Data provided

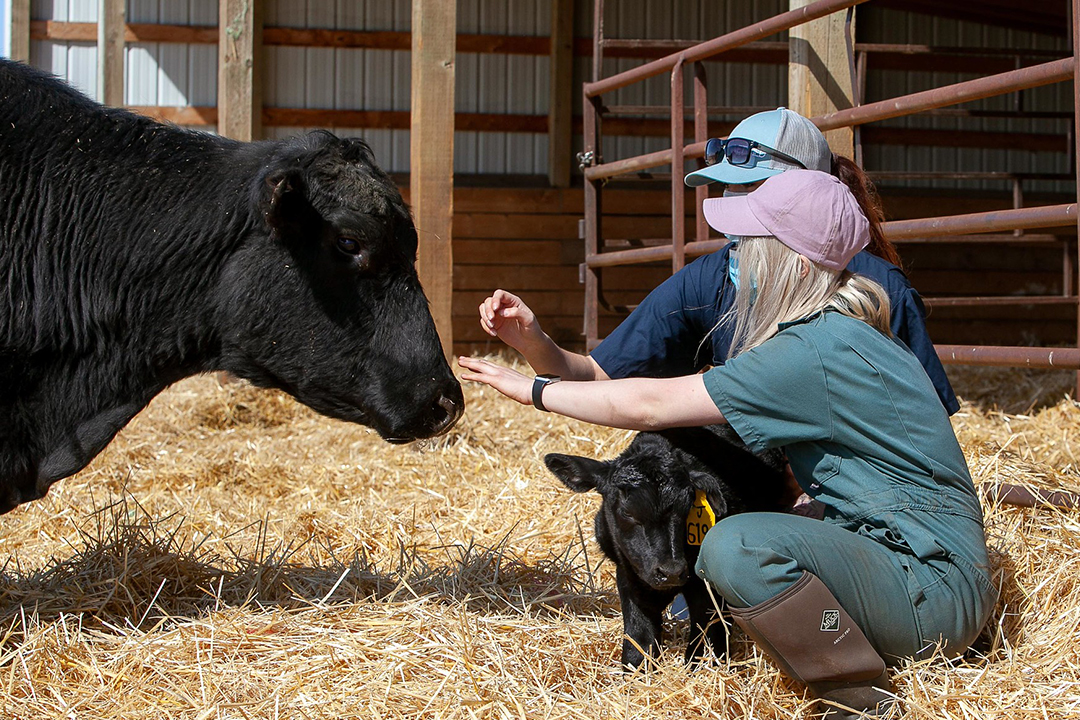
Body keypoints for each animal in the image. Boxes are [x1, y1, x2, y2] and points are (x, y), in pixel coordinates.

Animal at [548, 425, 786, 669]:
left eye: (687, 507)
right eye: (627, 512)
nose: (671, 572)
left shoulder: (704, 586)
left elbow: (704, 642)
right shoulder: (628, 574)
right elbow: (638, 643)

Exercise description
Return the material from above in full, exactly as written, with the pictures omitted.

Output for this task
Body keypoints for each animal in the image. Boxes are [x1, y1, x2, y2] and points are (x, y), in pixel coordinates.

Animal at [548, 425, 786, 669]:
left eye: (687, 507)
right eye: (627, 512)
nose: (671, 572)
left shoulder: (704, 586)
left elbow: (704, 642)
right shoulder: (628, 574)
right elbow: (638, 643)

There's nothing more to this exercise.